Food-safety measure ‘inevitable,’ expert saysA bill that broadens the Food and Drug Administration’s oversight over food safety, including the power to force recalls of tainted products, was an inevitable outgrowth of consumer demand and will benefit consumers and the food industry, a North Dakota State University professor said Tuesday.
By: Helmut Schmidt, INFORUM
A bill that broadens the Food and Drug Administration’s oversight over food safety, including the power to force recalls of tainted products, was an inevitable outgrowth of consumer demand and will benefit consumers and the food industry, a North Dakota State University professor said Tuesday.
“I think there’s going to be major pluses for our food industry. This is a direction that our food industry has been moving for some years,” said David Saxowsky, who teaches agribusiness and applied economics.
“I think the major plus is that we’re recognizing that the entire food industry has to be thinking about concerns of food safety,” Saxowsky said.
The Food Safety Modernization Act, signed into law Tuesday by President Barack Obama, is considered a major overhaul to the U.S. food-safety system.
It gives the FDA the authority to mandate recalls and to require more inspections of food-processing facilities and large farming operations.
Large farms and manufacturers must have food-safety plans, and the law requires inspections for foreign producers, too.
Small farms making $500,000 or less in a year are exempt from the rules.
The law was spurred by serious outbreaks of E. coli and salmonella poisoning in eggs, peanuts and produce in recent years.
“I think eventually it’s going to lead to an even safer food supply,” said Julie Garden-Robinson, a food and nutrition specialist with NDSU’s Extension Service.

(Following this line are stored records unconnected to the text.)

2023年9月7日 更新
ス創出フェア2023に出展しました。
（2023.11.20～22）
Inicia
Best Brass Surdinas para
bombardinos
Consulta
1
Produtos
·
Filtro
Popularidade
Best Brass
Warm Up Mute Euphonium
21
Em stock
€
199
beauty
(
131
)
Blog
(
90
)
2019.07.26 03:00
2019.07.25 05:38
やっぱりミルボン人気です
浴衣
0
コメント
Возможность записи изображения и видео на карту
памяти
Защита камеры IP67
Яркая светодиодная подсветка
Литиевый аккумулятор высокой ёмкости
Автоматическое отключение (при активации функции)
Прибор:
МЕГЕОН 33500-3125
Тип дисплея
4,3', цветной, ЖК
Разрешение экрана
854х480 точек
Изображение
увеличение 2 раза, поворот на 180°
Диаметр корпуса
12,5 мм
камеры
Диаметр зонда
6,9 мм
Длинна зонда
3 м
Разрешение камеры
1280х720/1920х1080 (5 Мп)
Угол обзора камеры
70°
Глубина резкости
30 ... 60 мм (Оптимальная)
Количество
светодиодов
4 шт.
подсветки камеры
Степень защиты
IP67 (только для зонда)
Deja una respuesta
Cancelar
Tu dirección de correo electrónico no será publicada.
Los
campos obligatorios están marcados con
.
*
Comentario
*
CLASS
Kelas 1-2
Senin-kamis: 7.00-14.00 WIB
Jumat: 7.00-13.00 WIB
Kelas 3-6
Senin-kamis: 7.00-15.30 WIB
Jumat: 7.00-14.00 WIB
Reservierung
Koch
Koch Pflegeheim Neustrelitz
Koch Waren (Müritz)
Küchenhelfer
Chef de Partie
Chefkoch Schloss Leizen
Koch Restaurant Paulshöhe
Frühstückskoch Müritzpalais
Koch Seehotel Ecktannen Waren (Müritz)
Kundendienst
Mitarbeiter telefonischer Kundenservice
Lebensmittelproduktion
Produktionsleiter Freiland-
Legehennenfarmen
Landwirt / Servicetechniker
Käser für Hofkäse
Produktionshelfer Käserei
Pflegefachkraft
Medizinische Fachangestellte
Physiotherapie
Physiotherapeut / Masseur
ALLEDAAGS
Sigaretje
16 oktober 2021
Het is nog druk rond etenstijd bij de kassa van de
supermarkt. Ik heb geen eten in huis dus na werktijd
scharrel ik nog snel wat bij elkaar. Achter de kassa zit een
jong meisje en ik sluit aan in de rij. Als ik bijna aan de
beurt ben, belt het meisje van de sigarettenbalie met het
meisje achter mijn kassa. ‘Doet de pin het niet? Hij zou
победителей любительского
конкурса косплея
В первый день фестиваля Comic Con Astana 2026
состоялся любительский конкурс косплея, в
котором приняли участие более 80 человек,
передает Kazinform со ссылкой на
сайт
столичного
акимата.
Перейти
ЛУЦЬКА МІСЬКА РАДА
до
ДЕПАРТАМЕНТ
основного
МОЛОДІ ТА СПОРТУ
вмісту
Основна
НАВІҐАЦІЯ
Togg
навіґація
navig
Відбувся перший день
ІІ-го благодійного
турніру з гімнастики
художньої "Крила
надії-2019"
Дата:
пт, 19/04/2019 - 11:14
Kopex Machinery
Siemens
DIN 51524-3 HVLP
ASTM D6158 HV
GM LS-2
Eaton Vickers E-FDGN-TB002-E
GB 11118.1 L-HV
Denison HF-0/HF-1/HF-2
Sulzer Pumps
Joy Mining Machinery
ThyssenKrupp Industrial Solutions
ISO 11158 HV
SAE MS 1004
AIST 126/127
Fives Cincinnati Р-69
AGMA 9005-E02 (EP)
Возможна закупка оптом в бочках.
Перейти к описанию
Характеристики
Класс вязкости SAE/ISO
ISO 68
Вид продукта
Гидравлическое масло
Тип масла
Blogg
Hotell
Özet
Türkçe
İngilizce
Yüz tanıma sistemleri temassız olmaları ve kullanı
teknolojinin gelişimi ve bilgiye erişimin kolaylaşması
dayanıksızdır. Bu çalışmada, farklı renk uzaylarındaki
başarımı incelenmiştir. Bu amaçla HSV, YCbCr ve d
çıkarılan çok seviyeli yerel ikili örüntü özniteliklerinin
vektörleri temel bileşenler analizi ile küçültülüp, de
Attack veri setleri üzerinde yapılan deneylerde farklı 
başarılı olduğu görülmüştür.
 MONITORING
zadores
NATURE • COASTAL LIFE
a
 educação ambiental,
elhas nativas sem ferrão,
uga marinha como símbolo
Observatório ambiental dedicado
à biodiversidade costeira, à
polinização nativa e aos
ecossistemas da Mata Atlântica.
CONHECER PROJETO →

The Centers for Disease Control reports that food-borne illnesses sicken
76 million Americans a year, with 325,000 hospitalizations and 5,000 deaths.
The cost of those illnesses is $152 billion a year, according to a report released by the Produce Safety Project, an initiative of the Pew Charitable Trusts at Georgetown University.
Cass County Extension Agent John Kringler said he hasn’t heard many comments on the law.
Getting funding for the law – $1.4 billion over the next five years – may be a battle in itself.
Some Republicans, such as Rep. Jack Kingston, R-Ga., a fiscal conservative who hopes to become chairman of the House Appropriations Committee, says that’s too much in a time of austerity and that the FDA is already doing a good job.
The new law:
- Requires larger farms and food manufacturers to prepare detailed food-safety plans to tell the FDA how they are working to keep food safe throughout production.
- Gives the FDA the authority to order food recalls. In the past, it could only negotiate voluntary recalls.
- Requires the FDA to develop new safety rules for producers of the highest-risk fruits and vegetables.
- Requires farms and processors to keep records to help the government trace recalled foods.
- Increases inspections of domestic and foreign food facilities.
Saxowsky anticipates food chain regulation to include grain and livestock producers in the next decade or two.
“This was inevitable that consumers would expect to know more” about the food they consume, he said.